I have a .csv file with rows containing string values:

"315700H9VGE9BHU9DK42","""LEGOS s.r.o."", švédsky ""LEGOS bolag med begr.amsvar""","cs","",""

My second field occasionally contains 'strings with enclosed "quote" values':

"""LEGOS s.r.o."", švédsky ""LEGOS bolag med begr.amsvar"""

That when read into a spark dataframe the value would present:

"LEGOS s.r.o.", švédsky "LEGOS bolag med begr.amsvar"

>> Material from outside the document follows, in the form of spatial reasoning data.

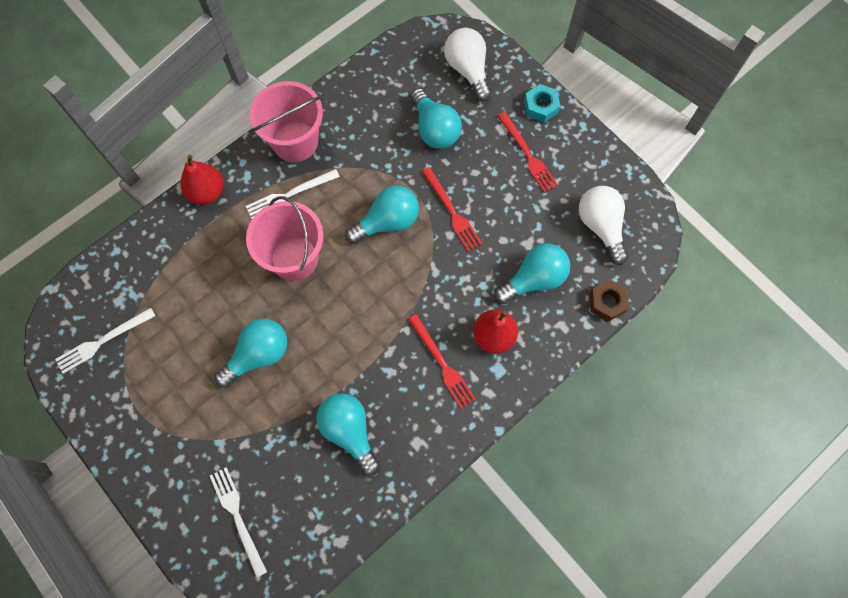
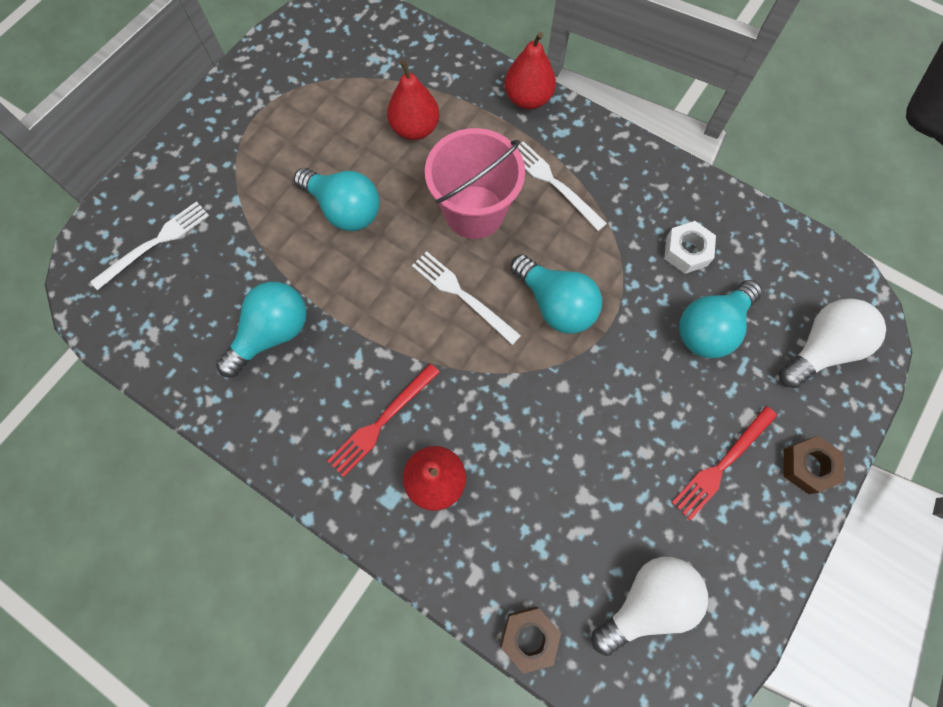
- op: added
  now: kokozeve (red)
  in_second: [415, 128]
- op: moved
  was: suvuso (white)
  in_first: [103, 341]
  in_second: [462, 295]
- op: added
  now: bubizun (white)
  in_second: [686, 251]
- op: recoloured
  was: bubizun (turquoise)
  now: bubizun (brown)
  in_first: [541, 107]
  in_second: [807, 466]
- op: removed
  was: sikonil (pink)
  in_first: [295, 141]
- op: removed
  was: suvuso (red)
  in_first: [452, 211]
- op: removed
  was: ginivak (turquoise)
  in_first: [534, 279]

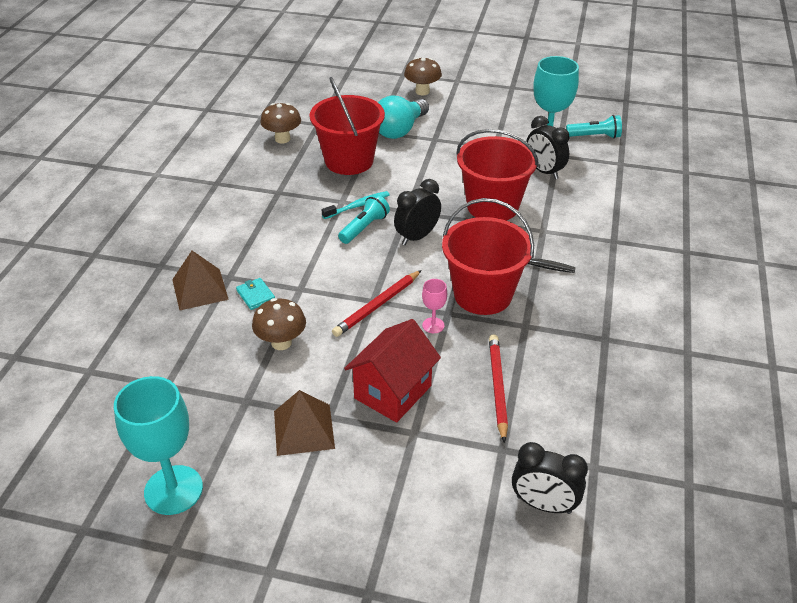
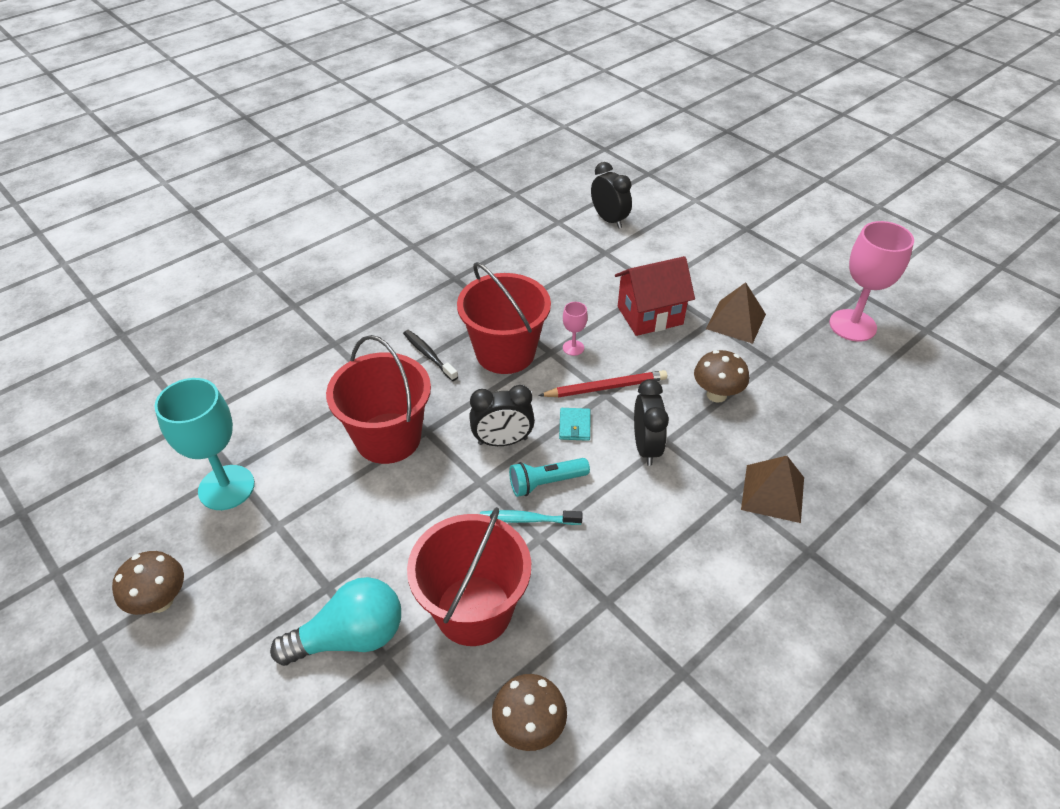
- op: moved
  was:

I have tried this, and variations of the commented out options as described in these docs

df = (spark
    .option("header", True)
    .option("delimiter", ",")
    .option("multiline", True)
    .option("escapeQuotes", True)
    .option("quote", "\"")  
    .option("escape", "\"")

    # .option("escape", "\\")
    # .option("escape", '""') 
    # .option("escape", "\n")


Any ideas?

I'm running on Apache Spark 3.3.0, Scala 2.12


  • OK, I think I have nailed the problem down as something to do with how Databricks and Spark process that data, rather than reading it.

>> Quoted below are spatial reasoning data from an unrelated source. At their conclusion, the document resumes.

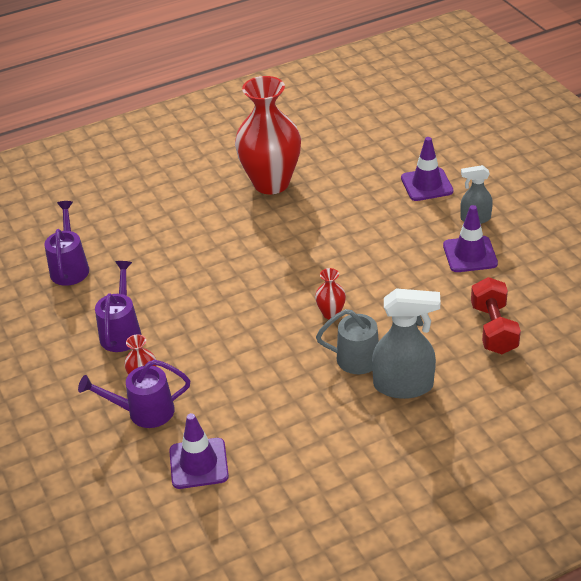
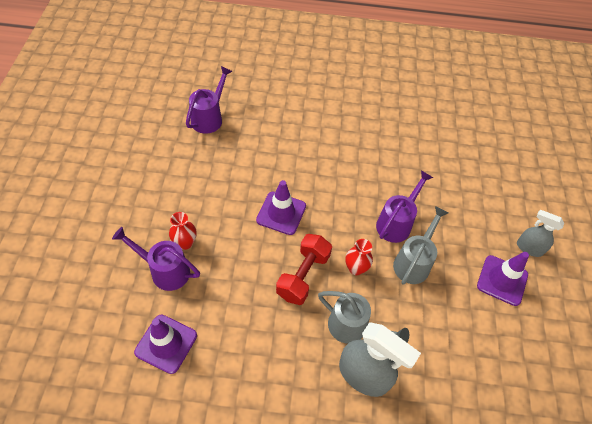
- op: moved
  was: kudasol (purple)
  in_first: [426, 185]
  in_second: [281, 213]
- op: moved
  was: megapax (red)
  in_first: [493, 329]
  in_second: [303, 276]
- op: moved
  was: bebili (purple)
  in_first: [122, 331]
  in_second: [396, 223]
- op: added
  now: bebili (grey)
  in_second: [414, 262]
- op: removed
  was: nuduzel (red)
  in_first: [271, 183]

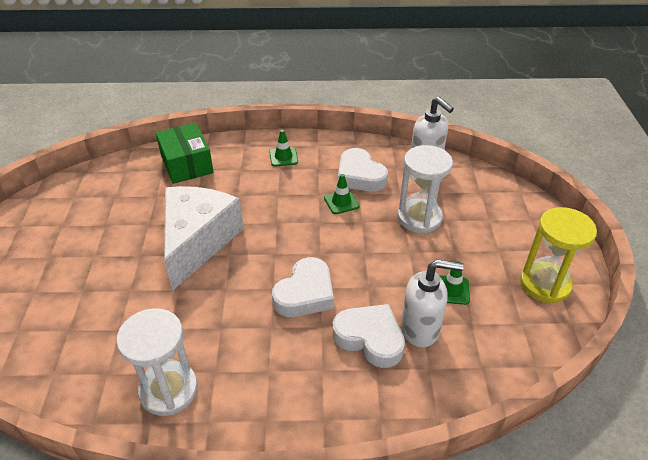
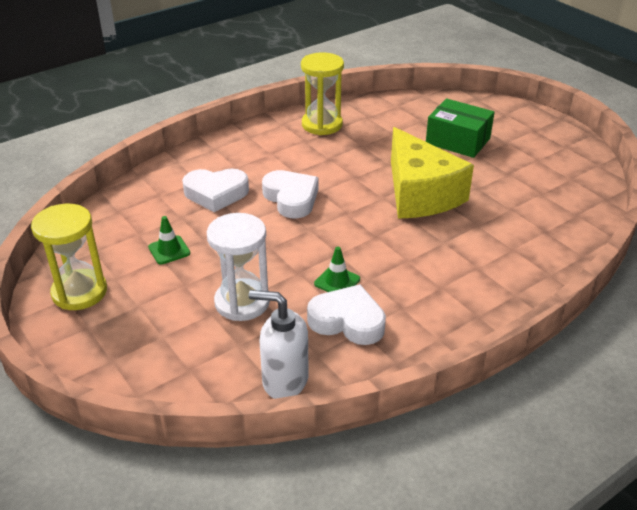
- op: turned
  was: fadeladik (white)
  in_first: [305, 293]
  in_second: [291, 198]
  clockwise: 150
- op: recoloured
  was:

    I am reading a large 3GB .csv file into Databricks using. As per this answer and the answer by @vilabinot:

    df = (spark
        .option("header", True)
        .option("inferSchema", True)
        .option("multiline", True)
        .option("escape", "\"")

    One of the fields in this dataset is Country code. To test if the file read was OK, groupby and aggregate on this:


    Which is where erroneous values were being returned i.e. non-Country codes are returned as groups.

    Country count
    PL-10 1
    1 TO 10, AFFIL TOWER, L. H. ROAD, 1

    But, If I then try to filter the df to these values:

    display(df.filter(col('Country') == "PL-10"))

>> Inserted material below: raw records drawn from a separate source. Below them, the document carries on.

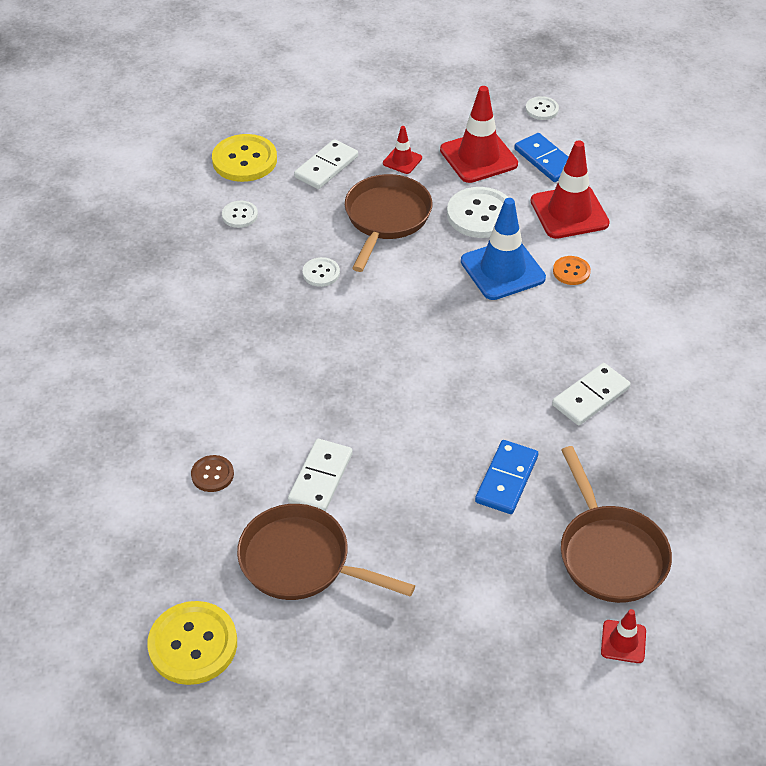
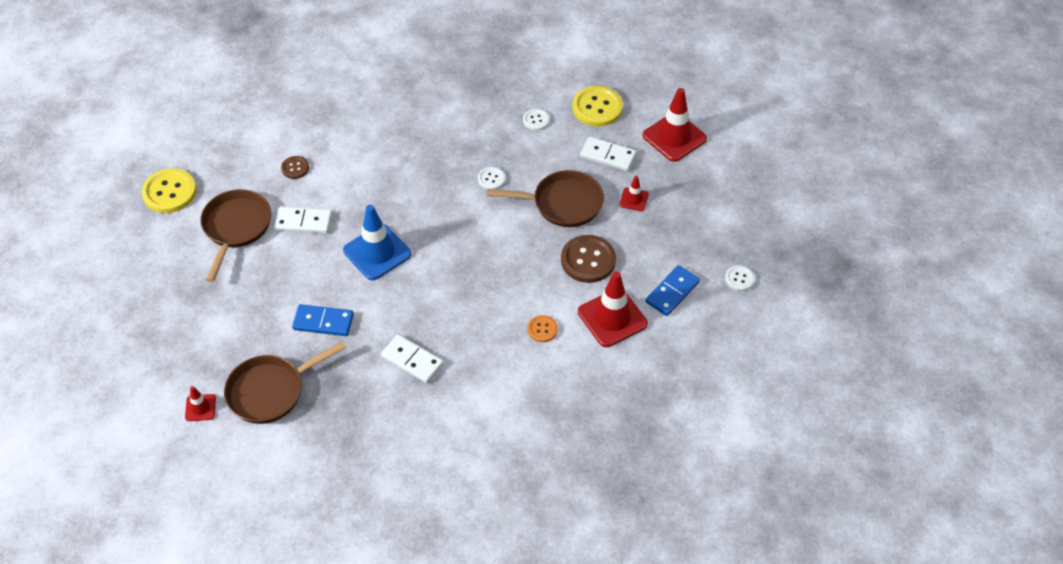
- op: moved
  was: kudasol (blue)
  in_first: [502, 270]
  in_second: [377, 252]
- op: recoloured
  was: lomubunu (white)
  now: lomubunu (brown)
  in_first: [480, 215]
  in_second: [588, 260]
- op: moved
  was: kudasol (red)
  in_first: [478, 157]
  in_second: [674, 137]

    Nothing is returned. So I think this is in fact something to do with the way that Spark or Databricks is trying to optimise different functions, rather than the data read step itself. A few other tests I tried which replicate this behaviour on groupby and filter were:

    • reading from json version of the data
    • splitting the .csv into smaller files e.g. here

    For reference, the dataset is the GLEIF LEI index.